AIM OF THE TASK:
Each line below from the line with "realizowany w okresie 15.03." to the line with "בפעם הראשונה- סריקה של תהליך הלידה בעזרת MRI" must be copied exactly, including those two, and no picture may appear in the copy.

[EXTRACTED MATERIAL — start]

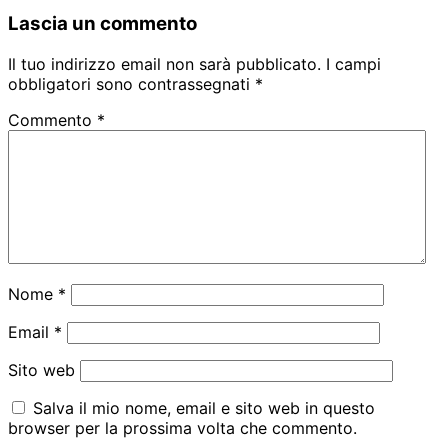
Lascia un commento
Il tuo indirizzo email non sarà pubblicato.
I campi
obbligatori sono contrassegnati
*
Commento
*
Nome
*
Email
*
Sito web
Salva il mio nome, email e sito web in questo
browser per la prossima volta che commento.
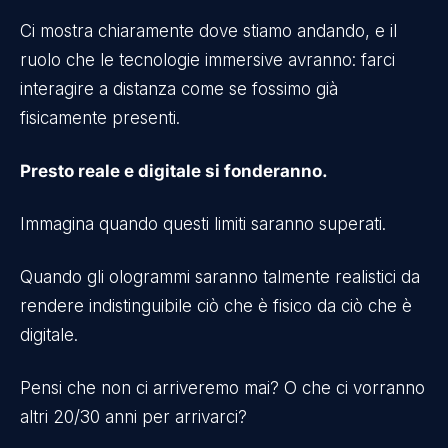
Ci mostra chiaramente dove stiamo andando, e il
ruolo che le tecnologie immersive avranno: farci
interagire a distanza come se fossimo già
fisicamente presenti.
Presto reale e digitale si fonderanno.
Immagina quando questi limiti saranno superati.
Quando gli ologrammi saranno talmente realistici da
rendere indistinguibile ciò che è fisico da ciò che è
digitale.
Pensi che non ci arriveremo mai? O che ci vorranno
altri 20/30 anni per arrivarci?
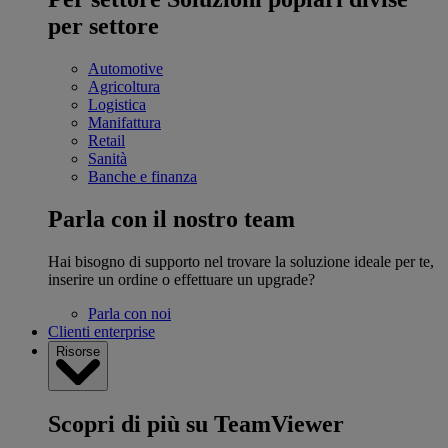
per settore
Automotive
Agricoltura
Logistica
Manifattura
Retail
Sanità
Banche e finanza
Parla con il nostro team
Hai bisogno di supporto nel trovare la soluzione ideale per te,
inserire un ordine o effettuare un upgrade?
Parla con noi
Clienti enterprise
Risorse
Scopri di più su TeamViewer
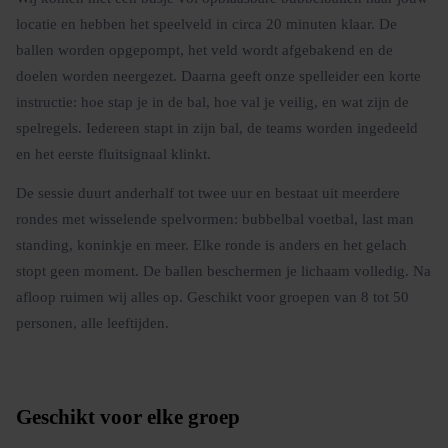
locatie en hebben het speelveld in circa 20 minuten klaar. De
ballen worden opgepompt, het veld wordt afgebakend en de
doelen worden neergezet. Daarna geeft onze spelleider een korte
instructie: hoe stap je in de bal, hoe val je veilig, en wat zijn de
spelregels. Iedereen stapt in zijn bal, de teams worden ingedeeld
en het eerste fluitsignaal klinkt.
De sessie duurt anderhalf tot twee uur en bestaat uit meerdere
rondes met wisselende spelvormen: bubbelbal voetbal, last man
standing, koninkje en meer. Elke ronde is anders en het gelach
stopt geen moment. De ballen beschermen je lichaam volledig. Na
afloop ruimen wij alles op. Geschikt voor groepen van 8 tot 50
personen, alle leeftijden.
Geschikt voor elke groep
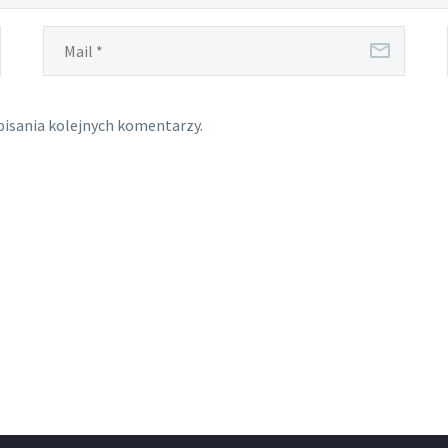
pisania kolejnych komentarzy.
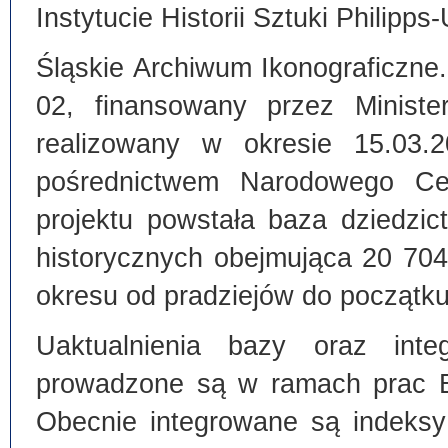
Instytucie Historii Sztuki Philipps
Śląskie Archiwum Ikonograficzne
02, finansowany przez Ministe
realizowany w okresie 15.03.
pośrednictwem Narodowego C
projektu powstała baza dziedzi
historycznych obejmująca 20 70
okresu od pradziejów do początku
Uaktualnienia bazy oraz inte
prowadzone są w ramach prac Bi
Obecnie integrowane są indeksy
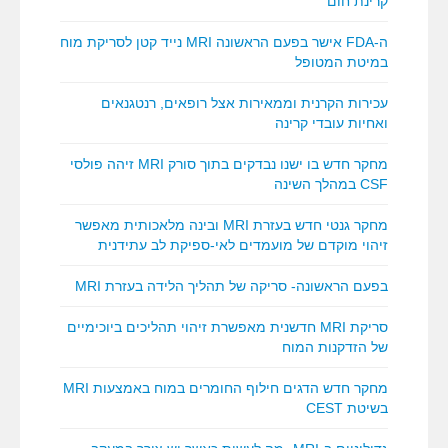
קרינת חום
ה-FDA אישר בפעם הראשונה MRI נייד קטן לסריקת מוח
במיטת המטופל
עכירות הקרנית וממאירות אצל רופאים, רנטגנאים
ואחיות עובדי קרינה
מחקר חדש בו ישנו נבדקים בתוך סורק MRI זיהה פולסי
CSF במהלך השינה
מחקר גנטי חדש בעזרת MRI ובינה מלאכותית מאפשר
זיהוי מוקדם של מועמדים לאי-ספיקת לב עתידנית
בפעם הראשונה- סריקה של תהליך הלידה בעזרת MRI
סריקת MRI חדשנית מאפשרת זיהוי תהליכים ביוכימיים
של הזדקנות המוח
מחקר חדש הדגים חילוף החומרים במוח באמצעות MRI
בשיטת CEST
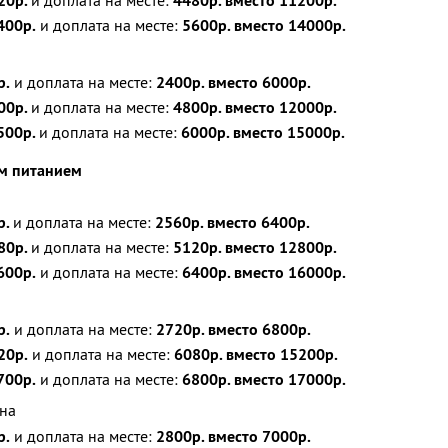
20р.
и доплата на месте:
4480р. вместо 11200р.
400р.
и доплата на месте:
5600р. вместо 14000р.
р.
и доплата на месте:
2400р. вместо 6000р.
00р.
и доплата на месте:
4800р. вместо 12000р.
500р.
и доплата на месте:
6000р. вместо 15000р.
ым питанием
р.
и доплата на месте:
2560р. вместо 6400р.
80р.
и доплата на месте:
5120р. вместо 12800р.
600р.
и доплата на месте:
6400р. вместо 16000р.
р.
и доплата на месте:
2720р. вместо 6800р.
20р.
и доплата на месте:
6080р. вместо 15200р.
700р.
и доплата на месте:
6800р. вместо 17000р.
на
р.
и доплата на месте:
2800р. вместо 7000р.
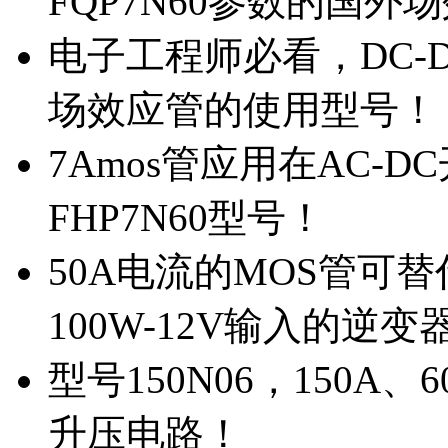
FQP7N60参数的国外
电子工程师必看，DC-D
场效应管的使用型号！
7Amos管应用在AC-D
FHP7N60型号！
50A电流的MOS管可替
100W-12V输入的逆变
型号150N06，150A
升压电路！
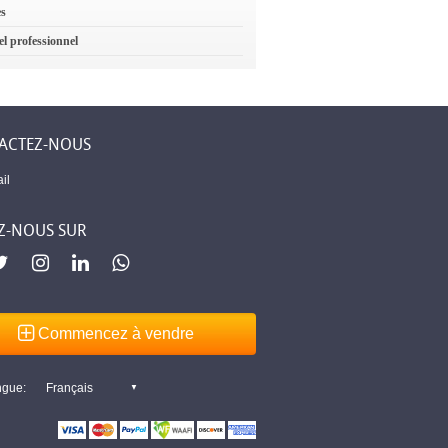
es
el professionnel
ACTEZ-NOUS
il
Z-NOUS SUR
Commencez à vendre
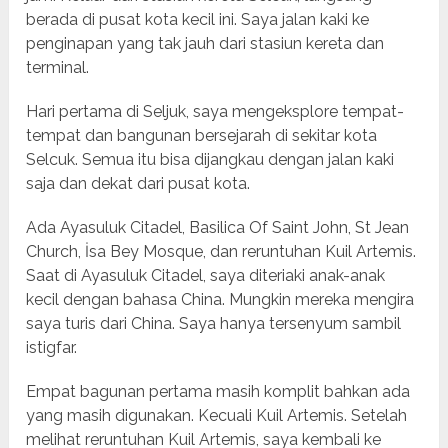
berada di pusat kota kecil ini. Saya jalan kaki ke
penginapan yang tak jauh dari stasiun kereta dan
terminal.
Hari pertama di Seljuk, saya mengeksplore tempat-
tempat dan bangunan bersejarah di sekitar kota
Selcuk. Semua itu bisa dijangkau dengan jalan kaki
saja dan dekat dari pusat kota.
Ada Ayasuluk Citadel, Basilica Of Saint John, St Jean
Church, İsa Bey Mosque, dan reruntuhan Kuil Artemis.
Saat di Ayasuluk Citadel, saya diteriaki anak-anak
kecil dengan bahasa China. Mungkin mereka mengira
saya turis dari China. Saya hanya tersenyum sambil
istigfar.
Empat bagunan pertama masih komplit bahkan ada
yang masih digunakan. Kecuali Kuil Artemis. Setelah
melihat reruntuhan Kuil Artemis, saya kembali ke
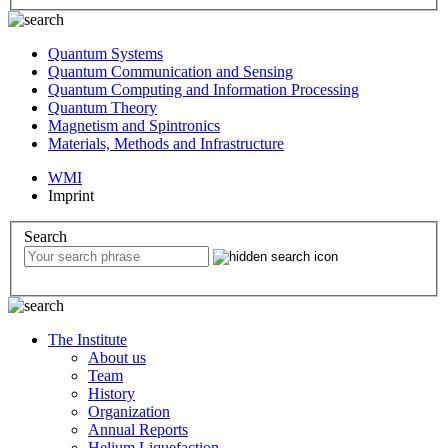
Quantum Systems
Quantum Communication and Sensing
Quantum Computing and Information Processing
Quantum Theory
Magnetism and Spintronics
Materials, Methods and Infrastructure
WMI
Imprint
Search
The Institute
About us
Team
History
Organization
Annual Reports
Helium Liquefaction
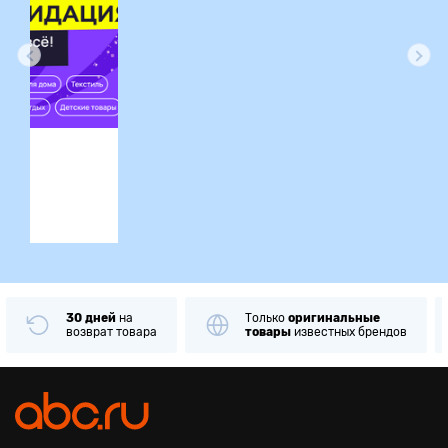
ция
30 дней
на
Только
оригинальные
возврат товара
товары
известных брендов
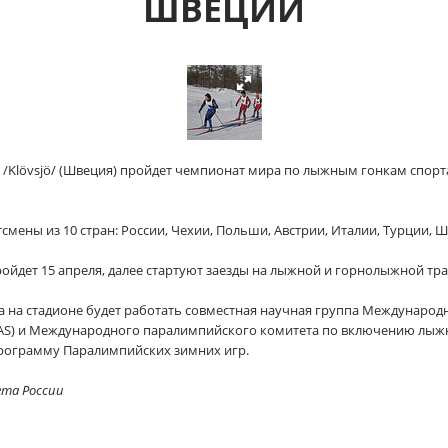
ШВЕЦИИ
всъё /Klövsjö/ (Швеция) пройдет чемпионат мира по лыжным гонкам спор
смены из 10 стран: России, Чехии, Польши, Австрии, Италии, Турции, 
йдет 15 апреля, далее стартуют заезды на лыжной и горнолыжной тра
 на стадионе будет работать совместная научная группа Международн
S) и Международного паралимпийского комитета по включению лыжны
рограмму Паралимпийских зимних игр.
ета России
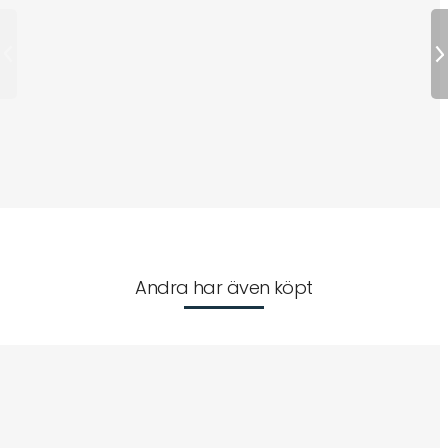
Andra har även köpt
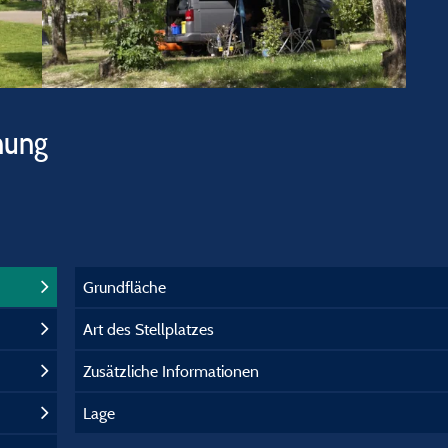
hung
Grundfläche
Art des Stellplatzes
Zusätzliche Informationen
Lage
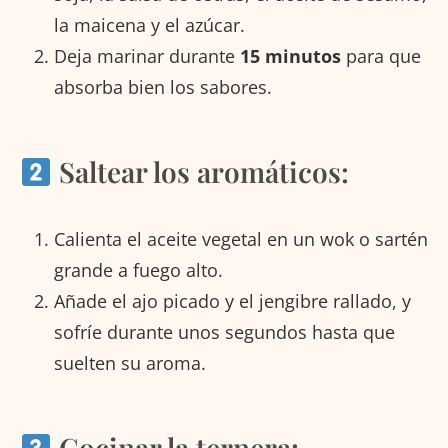
la maicena y el azúcar.
Deja marinar durante
15 minutos
para que
absorba bien los sabores.
Saltear los aromáticos:
Calienta el aceite vegetal en un wok o sartén
grande a fuego alto.
Añade el ajo picado y el jengibre rallado, y
sofríe durante unos segundos hasta que
suelten su aroma.
Cocinar la ternera:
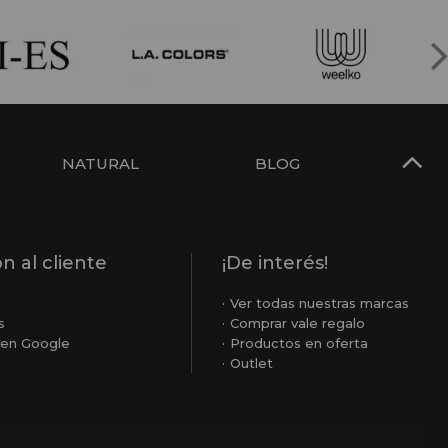
NATURAL
BLOG
n al cliente
¡De interés!
o
Ver todas nuestras marcas
s
Comprar vale regalo
en Google
Productos en oferta
Outlet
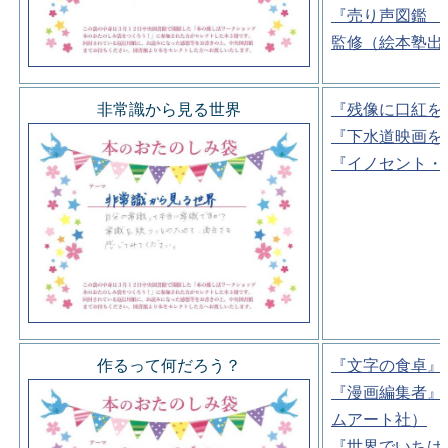
『売り声図鑑 
監修（絵本塾出
非常識から見る世界
『残像に口紅を
『下水道映画を
『イノセント・
作るって何だろう？
『文字の食卓』
『漫画編集者』
ムアート社）
『世界でいちば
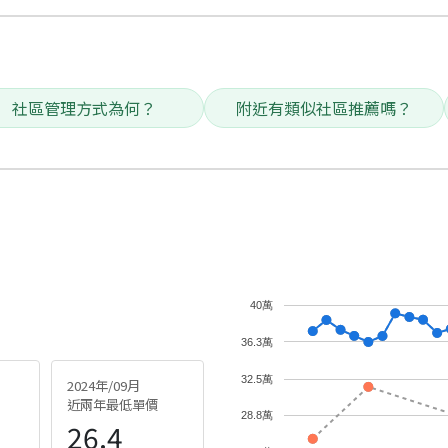
社區管理方式為何？
附近有類似社區推薦嗎？
40萬
36.3萬
32.5萬
2024年/09月
近兩年最低單價
28.8萬
26.4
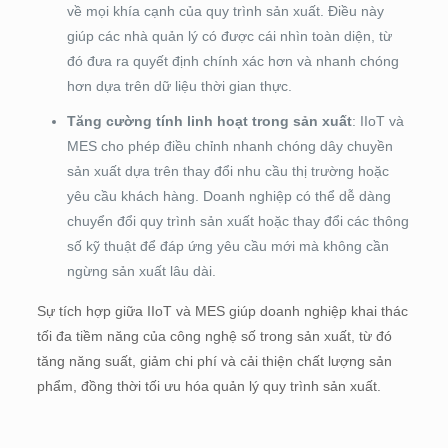
về mọi khía cạnh của quy trình sản xuất. Điều này
giúp các nhà quản lý có được cái nhìn toàn diện, từ
đó đưa ra quyết định chính xác hơn và nhanh chóng
hơn dựa trên dữ liệu thời gian thực.
Tăng cường tính linh hoạt trong sản xuất
: IIoT và
MES cho phép điều chỉnh nhanh chóng dây chuyền
sản xuất dựa trên thay đổi nhu cầu thị trường hoặc
yêu cầu khách hàng. Doanh nghiệp có thể dễ dàng
chuyển đổi quy trình sản xuất hoặc thay đổi các thông
số kỹ thuật để đáp ứng yêu cầu mới mà không cần
ngừng sản xuất lâu dài.
Sự tích hợp giữa IIoT và MES giúp doanh nghiệp khai thác
tối đa tiềm năng của công nghệ số trong sản xuất, từ đó
tăng năng suất, giảm chi phí và cải thiện chất lượng sản
phẩm, đồng thời tối ưu hóa quản lý quy trình sản xuất.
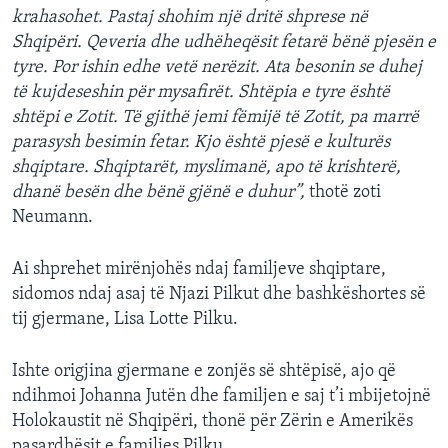
krahasohet. Pastaj shohim një dritë shprese në
Shqipëri. Qeveria dhe udhëheqësit fetarë bënë pjesën e
tyre. Por ishin edhe vetë nerëzit. Ata besonin se duhej
të kujdeseshin për mysafirët. Shtëpia e tyre është
shtëpi e Zotit. Të gjithë jemi fëmijë të Zotit, pa marrë
parasysh besimin fetar. Kjo është pjesë e kulturës
shqiptare. Shqiptarët, myslimanë, apo të krishterë,
dhanë besën dhe bënë gjënë e duhur”,
thotë zoti
Neumann.
Ai shprehet mirënjohës ndaj familjeve shqiptare,
sidomos ndaj asaj të Njazi Pilkut dhe bashkëshortes së
tij gjermane, Lisa Lotte Pilku.
Ishte origjina gjermane e zonjës së shtëpisë, ajo që
ndihmoi Johanna Jutën dhe familjen e saj t’i mbijetojnë
Holokaustit në Shqipëri, thonë për Zërin e Amerikës
pasardhësit e familjes Pilku.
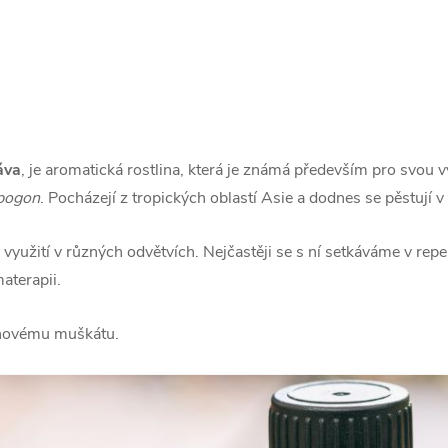
áva
, je aromatická rostlina, která je známá především pro svou 
pogon
. Pocházejí z tropických oblastí Asie a dodnes se pěstují v
využití v různých odvětvích. Nejčastěji se s ní setkáváme v repel
aterapii.
ronovému muškátu.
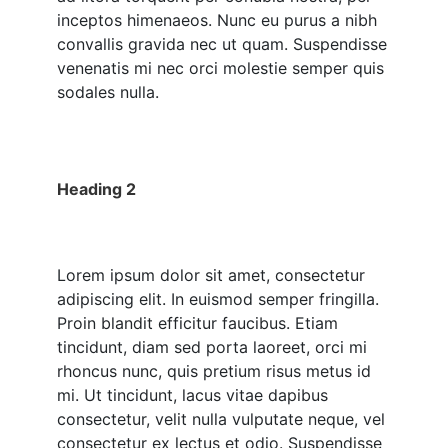
inceptos himenaeos. Nunc eu purus a nibh
convallis gravida nec ut quam. Suspendisse
venenatis mi nec orci molestie semper quis
sodales nulla.
Heading 2
Lorem ipsum dolor sit amet, consectetur
adipiscing elit. In euismod semper fringilla.
Proin blandit efficitur faucibus. Etiam
tincidunt, diam sed porta laoreet, orci mi
rhoncus nunc, quis pretium risus metus id
mi. Ut tincidunt, lacus vitae dapibus
consectetur, velit nulla vulputate neque, vel
consectetur ex lectus et odio. Suspendisse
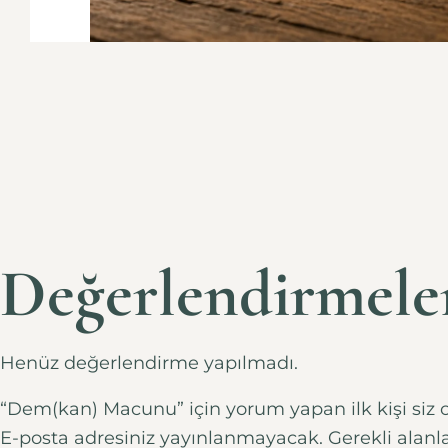
Değerlendirmele
Henüz değerlendirme yapılmadı.
“Dem(kan) Macunu” için yorum yapan ilk kişi siz 
E-posta adresiniz yayınlanmayacak.
Gerekli alanl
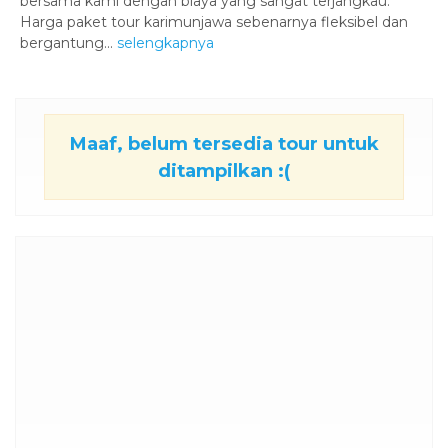
bersama kami dengan biaya yang sangat terjangkau.
Harga paket tour karimunjawa sebenarnya fleksibel dan
bergantung...
selengkapnya
Maaf, belum tersedia tour untuk
ditampilkan :(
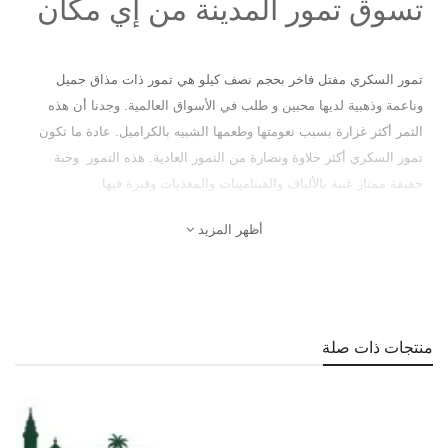
تسوق تمور المدينة من إي مكان
تمور السكري مفتل فاخر بحجم نصف كيلو هي تمور ذات مذاق جميل
وناعمة وذهبية لديها محبين و طلب في الأسواق العالمية. وجدنا أن هذه
التمر
أكثر غزارة بسبب نعومتها وطعمها الشبيه بالكراميل. عادة ما تكون
تمور السكري أكثر حلاوة ونضارة من التمور العادية. هذه التمور وجبة
خفيفة ممتاز غنية بالألياف والفيتامينات والمغذيات وفيرة فيها.
أظهر المزيد
منتجات ذات صلة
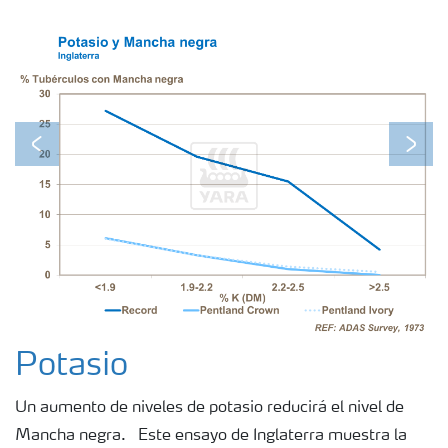
Previous
Next
Potasio
Un aumento de niveles de potasio reducirá el nivel de
Mancha negra. Este ensayo de Inglaterra muestra la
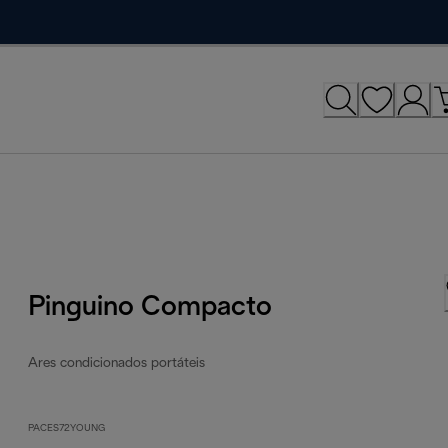
Pinguino Compacto
Ares condicionados portáteis
PACES72YOUNG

[EXTRACTED MATERIAL — finish]

ANSWER TO THIS EXERCISE:
realizowany w okresie 15.03.
pośrednictwem Narodowego C
projektu powstała baza dziedzi
historycznych obejmująca 20 70
okresu od pradziejów do początku
Uaktualnienia bazy oraz inte
prowadzone są w ramach prac Bi
Obecnie integrowane są indeksy
קרינת חום
ה-FDA אישר בפעם הראשונה MRI נייד קטן לסריקת מוח
במיטת המטופל
עכירות הקרנית וממאירות אצל רופאים, רנטגנאים
ואחיות עובדי קרינה
מחקר חדש בו ישנו נבדקים בתוך סורק MRI זיהה פולסי
CSF במהלך השינה
מחקר גנטי חדש בעזרת MRI ובינה מלאכותית מאפשר
זיהוי מוקדם של מועמדים לאי-ספיקת לב עתידנית
בפעם הראשונה- סריקה של תהליך הלידה בעזרת MRI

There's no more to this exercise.